Spiral 1.1.1 also includes an enterprise application server that supports the deployment of advanced Web-based AOC applications using XML, HTML, servlet technologies, Enterprise JavaBean (EJB), Simple Object Access Protocol (SOAP), and other tools.

"Usually, you have to teach the application to talk to the database, and that takes a lot of custom engineering work that can get time-consuming and costly," DeLalla said. "The information services layer uses Java-based technology to allow external C2 applications to talk to the TBMCS database even if they speak different languages. Essentially, the new architecture allows for easier 'plug and play' capabilities with new or existing C2 technology."

TMBCS also features a "patch" upgrade process that makes installing new software components faster and easier, and does not disrupt the day-to-day operations of the AOC in the field, Shafer said. He added that a new software spiral can now be completed in about two hours as opposed to several weeks, which is "tremendous for folks in the field."

One example of a "patch" that was built into Spiral 1.1.1 is the Master Air Attack Planning (MAAP) Toolkit, which enables military planners to use electronic maps, rather than paper, so that they can graphically develop their plan on a computer. DOD personnel tested the MAAP Toolkit during an exercise earlier this year and immediately asked that it be included in the AOC, complete with TBMCS data, as soon as possible, Shafer said.

"We opened up the interface so they can use that tool within the AOC today," he said, adding that required doing it out of the planned cycle, which was justified based on the heightened need and demand for the application.

"We had a huge amount of mapping information that had to be transferred and managed in a limited bandwidth environment," DeLalla said. "To make the data more manageable, we broke it up into smaller chunks and fed it to the users on an as-needed basis, so that you're only pulling down the pertinent information and not eating up bandwidth with a lot of data that you're not going to use."

Challenges Ahead

The Air Force is the lead service on the joint TBMCS project, and the Air Force Command and Control, Intelligence, Surveillance, Reconnaissance Center (AFC2ISRC) at Langley Air Force Base, Va., is the customer representative for all of DOD, Norton said.

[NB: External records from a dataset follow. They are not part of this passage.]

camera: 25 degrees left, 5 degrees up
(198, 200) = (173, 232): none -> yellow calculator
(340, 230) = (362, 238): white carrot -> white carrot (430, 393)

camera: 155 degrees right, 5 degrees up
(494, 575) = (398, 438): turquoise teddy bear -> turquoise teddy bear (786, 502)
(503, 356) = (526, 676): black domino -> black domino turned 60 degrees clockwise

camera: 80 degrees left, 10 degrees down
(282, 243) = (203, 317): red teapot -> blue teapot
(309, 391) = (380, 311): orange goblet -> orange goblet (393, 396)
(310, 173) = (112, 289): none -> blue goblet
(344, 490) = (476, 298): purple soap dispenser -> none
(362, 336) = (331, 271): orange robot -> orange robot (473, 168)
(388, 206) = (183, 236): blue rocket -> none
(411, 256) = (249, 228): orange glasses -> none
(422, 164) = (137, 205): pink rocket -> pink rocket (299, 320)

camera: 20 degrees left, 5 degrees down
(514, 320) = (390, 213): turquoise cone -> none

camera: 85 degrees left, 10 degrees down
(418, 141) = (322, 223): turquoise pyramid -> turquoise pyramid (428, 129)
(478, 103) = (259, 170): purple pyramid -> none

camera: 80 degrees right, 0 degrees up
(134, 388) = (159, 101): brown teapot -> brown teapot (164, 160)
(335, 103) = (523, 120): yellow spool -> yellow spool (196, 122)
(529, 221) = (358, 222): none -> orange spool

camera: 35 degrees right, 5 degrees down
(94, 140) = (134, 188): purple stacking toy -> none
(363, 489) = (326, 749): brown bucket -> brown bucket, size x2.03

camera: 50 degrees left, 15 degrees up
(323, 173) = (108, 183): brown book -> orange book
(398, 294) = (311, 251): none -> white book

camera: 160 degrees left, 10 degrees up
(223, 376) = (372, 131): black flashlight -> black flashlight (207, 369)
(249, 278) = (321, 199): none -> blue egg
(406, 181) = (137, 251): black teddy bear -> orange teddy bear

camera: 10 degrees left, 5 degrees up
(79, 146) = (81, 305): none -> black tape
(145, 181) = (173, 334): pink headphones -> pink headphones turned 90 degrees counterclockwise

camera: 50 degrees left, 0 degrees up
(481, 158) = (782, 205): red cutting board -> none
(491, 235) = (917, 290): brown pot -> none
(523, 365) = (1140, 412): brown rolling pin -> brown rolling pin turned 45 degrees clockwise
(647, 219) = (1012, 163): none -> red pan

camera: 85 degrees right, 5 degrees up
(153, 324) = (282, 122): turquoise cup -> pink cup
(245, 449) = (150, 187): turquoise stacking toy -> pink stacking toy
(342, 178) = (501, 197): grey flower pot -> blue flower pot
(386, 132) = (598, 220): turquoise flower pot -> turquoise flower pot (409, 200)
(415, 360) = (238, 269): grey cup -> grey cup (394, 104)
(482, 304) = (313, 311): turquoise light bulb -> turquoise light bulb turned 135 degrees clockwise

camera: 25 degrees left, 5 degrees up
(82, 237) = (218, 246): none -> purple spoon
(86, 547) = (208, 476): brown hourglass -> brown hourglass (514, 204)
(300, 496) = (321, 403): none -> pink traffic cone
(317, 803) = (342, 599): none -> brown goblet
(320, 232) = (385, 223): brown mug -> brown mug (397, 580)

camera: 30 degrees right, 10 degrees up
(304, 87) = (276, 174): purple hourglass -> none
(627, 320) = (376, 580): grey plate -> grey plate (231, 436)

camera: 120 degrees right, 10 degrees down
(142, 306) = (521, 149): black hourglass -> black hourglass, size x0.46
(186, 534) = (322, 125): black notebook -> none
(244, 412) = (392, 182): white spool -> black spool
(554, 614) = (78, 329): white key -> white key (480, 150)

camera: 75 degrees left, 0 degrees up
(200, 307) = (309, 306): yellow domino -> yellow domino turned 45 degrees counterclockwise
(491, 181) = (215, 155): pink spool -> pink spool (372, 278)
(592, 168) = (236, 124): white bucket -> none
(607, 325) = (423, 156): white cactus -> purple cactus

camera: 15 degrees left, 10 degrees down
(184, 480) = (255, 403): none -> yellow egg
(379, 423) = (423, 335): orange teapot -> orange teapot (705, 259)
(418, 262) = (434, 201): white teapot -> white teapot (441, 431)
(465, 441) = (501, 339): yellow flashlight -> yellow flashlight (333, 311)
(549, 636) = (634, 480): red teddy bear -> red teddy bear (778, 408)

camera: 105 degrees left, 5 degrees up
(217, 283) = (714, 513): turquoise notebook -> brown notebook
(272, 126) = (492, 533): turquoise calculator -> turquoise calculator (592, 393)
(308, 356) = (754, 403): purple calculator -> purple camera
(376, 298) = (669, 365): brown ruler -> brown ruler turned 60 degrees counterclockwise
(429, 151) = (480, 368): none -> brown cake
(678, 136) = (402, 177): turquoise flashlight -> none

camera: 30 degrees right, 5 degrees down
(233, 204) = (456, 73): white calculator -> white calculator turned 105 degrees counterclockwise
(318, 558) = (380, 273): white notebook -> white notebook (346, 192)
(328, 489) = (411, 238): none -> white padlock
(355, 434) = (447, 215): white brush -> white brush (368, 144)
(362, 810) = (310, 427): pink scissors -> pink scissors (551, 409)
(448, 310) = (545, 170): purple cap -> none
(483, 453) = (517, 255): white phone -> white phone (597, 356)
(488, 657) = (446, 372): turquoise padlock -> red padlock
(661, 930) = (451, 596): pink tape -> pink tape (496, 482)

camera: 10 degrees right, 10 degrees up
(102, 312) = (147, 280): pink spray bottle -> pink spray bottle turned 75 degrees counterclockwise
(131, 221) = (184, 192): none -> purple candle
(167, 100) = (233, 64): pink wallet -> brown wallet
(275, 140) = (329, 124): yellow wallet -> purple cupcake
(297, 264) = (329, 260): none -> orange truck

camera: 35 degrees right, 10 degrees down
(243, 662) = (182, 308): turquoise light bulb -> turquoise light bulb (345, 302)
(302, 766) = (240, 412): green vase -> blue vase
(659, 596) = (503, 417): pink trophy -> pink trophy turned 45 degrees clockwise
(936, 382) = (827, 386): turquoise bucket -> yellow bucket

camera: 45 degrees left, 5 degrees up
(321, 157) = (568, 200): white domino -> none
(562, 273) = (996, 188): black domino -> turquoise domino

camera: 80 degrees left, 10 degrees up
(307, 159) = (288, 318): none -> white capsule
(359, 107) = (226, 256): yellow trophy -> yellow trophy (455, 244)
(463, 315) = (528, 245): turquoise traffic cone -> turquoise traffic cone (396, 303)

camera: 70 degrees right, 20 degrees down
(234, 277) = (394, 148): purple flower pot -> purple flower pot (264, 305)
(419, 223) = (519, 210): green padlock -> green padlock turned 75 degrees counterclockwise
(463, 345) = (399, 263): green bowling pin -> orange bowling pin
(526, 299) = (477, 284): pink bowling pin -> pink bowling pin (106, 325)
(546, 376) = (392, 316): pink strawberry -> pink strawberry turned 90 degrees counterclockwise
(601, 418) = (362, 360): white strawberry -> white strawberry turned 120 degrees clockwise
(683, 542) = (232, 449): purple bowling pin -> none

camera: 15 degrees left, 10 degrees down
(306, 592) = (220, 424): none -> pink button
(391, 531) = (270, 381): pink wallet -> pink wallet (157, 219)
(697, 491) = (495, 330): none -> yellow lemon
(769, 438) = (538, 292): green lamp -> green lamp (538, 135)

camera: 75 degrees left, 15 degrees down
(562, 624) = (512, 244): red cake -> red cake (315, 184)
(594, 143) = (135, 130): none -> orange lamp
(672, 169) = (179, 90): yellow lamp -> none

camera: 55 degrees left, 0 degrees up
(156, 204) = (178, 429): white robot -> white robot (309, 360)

TBMCS 1.1.1 was designated system of record on Nov. 22, and the Air Force has 30 days to deploy it.

The service is now in the process of providing the fielding kits to users, and preliminary feedback from has been "extremely positive," Shafer said.

Spiral 1.1.2 is under way, with contractor testing scheduled for January and February, government testing in March and April, and fielding in the late spring or early summer, Norton said. She added that the first spiral took nine months to complete, but the goal is six months, and that timetable requires system developers and testers to work on two spirals concurrently.

Shafer said the "information services" area will be expanded to cover more program areas in the subsequent spirals, as will the effort to continue to increase the percentage of PC-client and Web-enabled applications, while decreasing the use of Unix.

Another challenge is integrating third-party products, regardless of whether they are from other contractors or government labs, because those tools often don't undergo the same rigorous testing as TBMCS, Norton said. She added that also means ensuring interoperability with the other military services' hardware and software.

DeLalla noted that the spiral process means that the government and industry partners must work closer together and faster than before. "The spiral process does require us to work very closely with our customer on some of the contracting details, and it means we both have to move quickly and stay responsive, but it's well worth the effort in terms of the capability we're able to deliver."